ABOUT THIS TASK:
What is needed here is an exact printout of the data, with no pictures included.

== DATA IN THIS EXERCISE

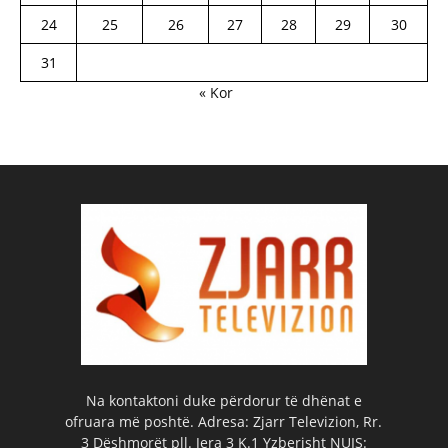
24
25
26
27
28
29
30
31
« Kor
Na kontaktoni duke përdorur të dhënat e
ofruara më poshtë. Adresa: Zjarr Televizion, Rr.
3 Dëshmorët pll. Jera 3 K.1 Yzberisht NUIS:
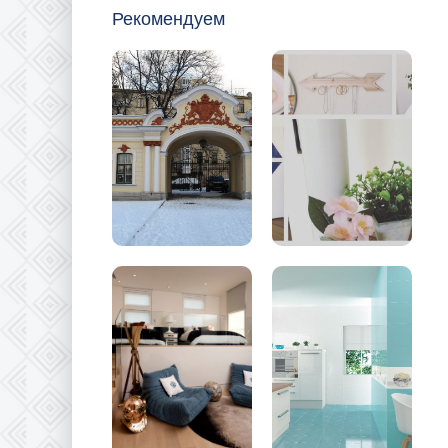
Рекомендуем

====

RESPONSE BOX:
24
25
26
27
28
29
30
31
« Kor
Na kontaktoni duke përdorur të dhënat e
ofruara më poshtë. Adresa: Zjarr Televizion, Rr.
3 Dëshmorët pll. Jera 3 K.1 Yzberisht NUIS:
Рекомендуем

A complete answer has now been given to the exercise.